• Work task: Show me each line of the listing below where the word "Bridgepoint" appears.
[[ Data records open ]]
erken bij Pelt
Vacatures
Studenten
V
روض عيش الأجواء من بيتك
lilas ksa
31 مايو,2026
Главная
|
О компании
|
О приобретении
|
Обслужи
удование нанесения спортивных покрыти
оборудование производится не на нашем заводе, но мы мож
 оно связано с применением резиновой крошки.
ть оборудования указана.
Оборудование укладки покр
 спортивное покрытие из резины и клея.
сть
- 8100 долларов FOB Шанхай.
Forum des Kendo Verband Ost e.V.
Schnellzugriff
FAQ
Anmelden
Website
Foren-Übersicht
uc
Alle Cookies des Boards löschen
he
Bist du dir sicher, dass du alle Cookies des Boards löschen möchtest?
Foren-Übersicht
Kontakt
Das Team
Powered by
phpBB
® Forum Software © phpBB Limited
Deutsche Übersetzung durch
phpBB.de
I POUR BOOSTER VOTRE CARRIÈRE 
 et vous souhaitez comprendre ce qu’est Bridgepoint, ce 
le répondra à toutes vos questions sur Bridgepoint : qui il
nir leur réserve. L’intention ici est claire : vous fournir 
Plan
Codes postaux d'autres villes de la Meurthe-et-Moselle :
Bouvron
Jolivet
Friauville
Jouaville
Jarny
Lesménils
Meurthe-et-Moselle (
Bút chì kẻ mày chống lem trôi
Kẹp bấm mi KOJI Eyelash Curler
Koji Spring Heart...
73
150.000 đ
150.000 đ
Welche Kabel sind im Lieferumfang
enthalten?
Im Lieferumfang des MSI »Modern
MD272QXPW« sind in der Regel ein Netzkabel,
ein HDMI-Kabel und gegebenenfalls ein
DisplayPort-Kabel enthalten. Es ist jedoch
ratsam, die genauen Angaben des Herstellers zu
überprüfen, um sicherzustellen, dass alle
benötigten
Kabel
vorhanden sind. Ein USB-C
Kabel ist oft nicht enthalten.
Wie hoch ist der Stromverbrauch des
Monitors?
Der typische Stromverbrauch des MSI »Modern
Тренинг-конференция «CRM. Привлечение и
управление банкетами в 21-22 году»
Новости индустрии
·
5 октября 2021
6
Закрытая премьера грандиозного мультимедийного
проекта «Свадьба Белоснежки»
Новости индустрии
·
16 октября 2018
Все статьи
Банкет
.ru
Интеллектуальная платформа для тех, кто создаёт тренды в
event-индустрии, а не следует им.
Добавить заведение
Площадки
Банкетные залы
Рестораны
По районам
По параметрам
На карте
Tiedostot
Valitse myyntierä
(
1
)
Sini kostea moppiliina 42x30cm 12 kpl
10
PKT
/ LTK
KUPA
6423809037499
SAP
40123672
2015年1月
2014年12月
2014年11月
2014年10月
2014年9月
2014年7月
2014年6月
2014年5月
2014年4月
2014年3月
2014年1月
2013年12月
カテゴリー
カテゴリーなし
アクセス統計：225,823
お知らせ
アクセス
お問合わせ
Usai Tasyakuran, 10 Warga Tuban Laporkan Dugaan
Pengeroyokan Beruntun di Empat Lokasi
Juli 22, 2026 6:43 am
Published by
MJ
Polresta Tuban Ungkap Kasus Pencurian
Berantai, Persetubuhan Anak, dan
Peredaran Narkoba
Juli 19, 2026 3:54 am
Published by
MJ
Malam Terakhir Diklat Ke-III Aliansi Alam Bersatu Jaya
[[ Data records closed ]]
• Response for this exercise:
 et vous souhaitez comprendre ce qu’est Bridgepoint, ce 
le répondra à toutes vos questions sur Bridgepoint : qui il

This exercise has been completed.